A brand new nanotechnology centre opened in Edmonton’s Research Park today. The Alberta Centre for Advanced Microsystems and Nanotechnology Products (ACAMP) received $8 million in funding from the Alberta government and $3.5 million from Western Economic Diversification to build the centre.
“Alberta’s global reputation for nanotechnology research just became enhanced as we will now be recognized as a place for putting that technology on the store shelves and into peoples’ lives,” said Doug Horner, Alberta’s Minister of Advanced Education and Technology. “This new centre – the first of its kind in Canada – will give entrepreneurs a place to turn ideas into viable, market-ready products.”
ACAMP will work with both industry and academia to promote Alberta’s nanotechnology capabilities and to identify new market opportunities. The focus will be on commercialization. Existing nanotechnology facilities in the province include the University of Alberta’s NanoFab, the University of Calgary’s Advanced Microsystems Integration Facility, and the National Institute for Nanotechnology of the National Research Council (NINT) at the University of Alberta.
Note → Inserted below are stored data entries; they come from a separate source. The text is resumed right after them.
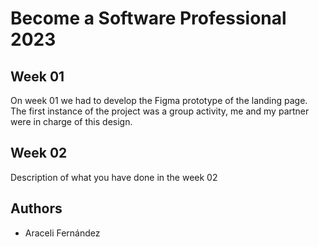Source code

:# Become a Software Professional 2023

## Week 01
On week 01 we had to develop the Figma prototype of the landing page.
The first instance of the project was a group activity, me and my partner were in charge of this design.

## Week 02
Description of what you have done in the week 02

## Authors
- Araceli Fernández
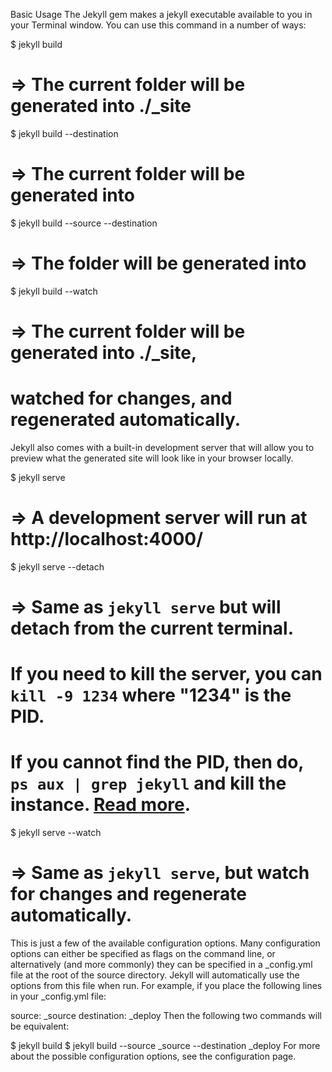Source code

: Basic Usage
The Jekyll gem makes a jekyll executable available to you in your Terminal window. You can use this command in a number of ways:

$ jekyll build
# => The current folder will be generated into ./_site

$ jekyll build --destination <destination>
# => The current folder will be generated into <destination>

$ jekyll build --source <source> --destination <destination>
# => The <source> folder will be generated into <destination>

$ jekyll build --watch
# => The current folder will be generated into ./_site,
#    watched for changes, and regenerated automatically.
Jekyll also comes with a built-in development server that will allow you to preview what the generated site will look like in your browser locally.

$ jekyll serve
# => A development server will run at http://localhost:4000/

$ jekyll serve --detach
# => Same as `jekyll serve` but will detach from the current terminal.
#    If you need to kill the server, you can `kill -9 1234` where "1234" is the PID.
#    If you cannot find the PID, then do, `ps aux | grep jekyll` and kill the instance. [Read more](http://unixhelp.ed.ac.uk/shell/jobz5.html).

$ jekyll serve --watch
# => Same as `jekyll serve`, but watch for changes and regenerate automatically.
This is just a few of the available configuration options. Many configuration options can either be specified as flags on the command line, or alternatively (and more commonly) they can be specified in a _config.yml file at the root of the source directory. Jekyll will automatically use the options from this file when run. For example, if you place the following lines in your _config.yml file:

source:      _source
destination: _deploy
Then the following two commands will be equivalent:

$ jekyll build
$ jekyll build --source _source --destination _deploy
For more about the possible configuration options, see the configuration page.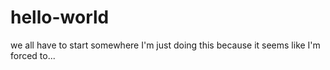 # hello-world
we all have to start somewhere
I'm just doing this because it seems like I'm forced to...
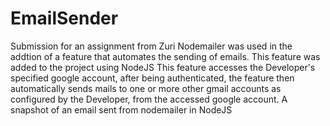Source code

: # EmailSender
Submission for an assignment from Zuri
Nodemailer was used in the addtion of a feature that automates the sending of emails. 
This feature was added to the project using NodeJS
This feature accesses the Developer's specified google account, after being authenticated, the feature then automatically sends mails to one or more other gmail accounts as configured by the Developer, from the accessed google account.
A snapshot of an email sent from nodemailer in NodeJS
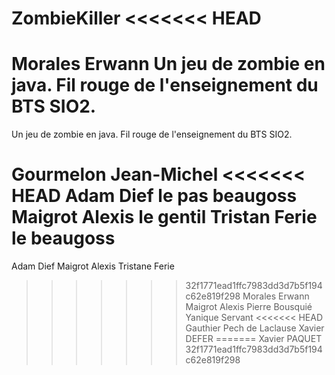 ZombieKiller
<<<<<<< HEAD
============
Morales Erwann
Un jeu de zombie en java.  Fil rouge de l'enseignement du BTS SIO2.
=======

Un jeu de zombie en java. Fil rouge de l'enseignement du BTS SIO2.

Gourmelon Jean-Michel
<<<<<<< HEAD
Adam Dief le pas beaugoss
Maigrot Alexis le gentil
Tristan Ferie le beaugoss
=======
Adam Dief
Maigrot Alexis
Tristane Ferie
>>>>>>> 32f1771ead1ffc7983dd3d7b5f194c62e819f298
Morales Erwann
Maigrot Alexis
Pierre Bousquié 
Yanique Servant
<<<<<<< HEAD
Gauthier Pech de Laclause
Xavier DEFER
=======
Xavier PAQUET
>>>>>>> 32f1771ead1ffc7983dd3d7b5f194c62e819f298
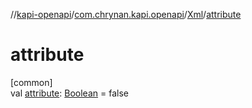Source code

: //[kapi-openapi](../../../index.md)/[com.chrynan.kapi.openapi](../index.md)/[Xml](index.md)/[attribute](attribute.md)

# attribute

[common]\
val [attribute](attribute.md): [Boolean](https://kotlinlang.org/api/latest/jvm/stdlib/kotlin/-boolean/index.html) = false
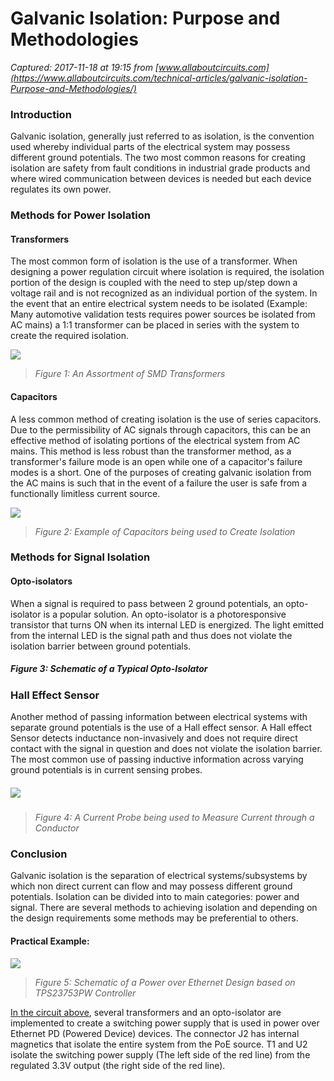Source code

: # Galvanic Isolation: Purpose and Methodologies

_Captured: 2017-11-18 at 19:15 from [www.allaboutcircuits.com](https://www.allaboutcircuits.com/technical-articles/galvanic-isolation-Purpose-and-Methodologies/)_

### Introduction

Galvanic isolation, generally just referred to as isolation, is the convention used whereby individual parts of the electrical system may possess different ground potentials. The two most common reasons for creating isolation are safety from fault conditions in industrial grade products and where wired communication between devices is needed but each device regulates its own power.

### Methods for Power Isolation

#### Transformers

The most common form of isolation is the use of a transformer. When designing a power regulation circuit where isolation is required, the isolation portion of the design is coupled with the need to step up/step down a voltage rail and is not recognized as an individual portion of the system. In the event that an entire electrical system needs to be isolated (Example: Many automotive validation tests requires power sources be isolated from AC mains) a 1:1 transformer can be placed in series with the system to create the required isolation.

![](https://www.allaboutcircuits.com/uploads/articles/TransformerSMDVariety.jpg)

> _Figure 1: An Assortment of SMD Transformers_

#### Capacitors

A less common method of creating isolation is the use of series capacitors. Due to the permissibility of AC signals through capacitors, this can be an effective method of isolating portions of the electrical system from AC mains. This method is less robust than the transformer method, as a transformer's failure mode is an open while one of a capacitor's failure modes is a short. One of the purposes of creating galvanic isolation from the AC mains is such that in the event of a failure the user is safe from a functionally limitless current source.

![](https://www.allaboutcircuits.com/uploads/articles/CapacitorIsolatedSchMax256.gif)

> _Figure 2: Example of Capacitors being used to Create Isolation_

### Methods for Signal Isolation

#### Opto-isolators

When a signal is required to pass between 2 ground potentials, an opto-isolator is a popular solution. An opto-isolator is a photoresponsive transistor that turns ON when its internal LED is energized. The light emitted from the internal LED is the signal path and thus does not violate the isolation barrier between ground potentials.

##### _Figure 3: Schematic of a Typical Opto-Isolator_

### Hall Effect Sensor

Another method of passing information between electrical systems with separate ground potentials is the use of a Hall effect sensor. A Hall effect Sensor detects inductance non-invasively and does not require direct contact with the signal in question and does not violate the isolation barrier. The most common use of passing inductive information across varying ground potentials is in current sensing probes.

##### ![](https://www.allaboutcircuits.com/uploads/articles/FlukeCurrentClamp.jpg)

> _Figure 4: A Current Probe being used to Measure Current through a Conductor_

### Conclusion

Galvanic isolation is the separation of electrical systems/subsystems by which non direct current can flow and may possess different ground potentials. Isolation can be divided into to main categories: power and signal. There are several methods to achieving isolation and depending on the design requirements some methods may be preferential to others.

#### Practical Example:

![](https://www.allaboutcircuits.com/uploads/articles/PoeExampleTiTPS23753RedLine.png)

> _Figure 5: Schematic of a Power over Ethernet Design based on TPS23753PW Controller_

[In the circuit above](http://www.ti.com/lit/an/slva305c/slva305c.pdf), several transformers and an opto-isolator are implemented to create a switching power supply that is used in power over Ethernet PD (Powered Device) devices. The connector J2 has internal magnetics that isolate the entire system from the PoE source. T1 and U2 isolate the switching power supply (The left side of the red line) from the regulated 3.3V output (the right side of the red line).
According to newly appointed ACAMP CEO Ken Brizel, there are 40 companies and 200 researchers working in the nanotechnology field in Alberta. Prior to joining ACAMP, Brizel was CEO of Orlando-based LightPath Technologies. He holds a Master’s Degree in Electrical Engineering.
The Alberta government unveiled a $130 million nanotechnology strategy in May 2007, with a stated goal of capturing 2% of the world’s nanotechnology market by 2020. It is hoped that ACAMP will help achieve that goal.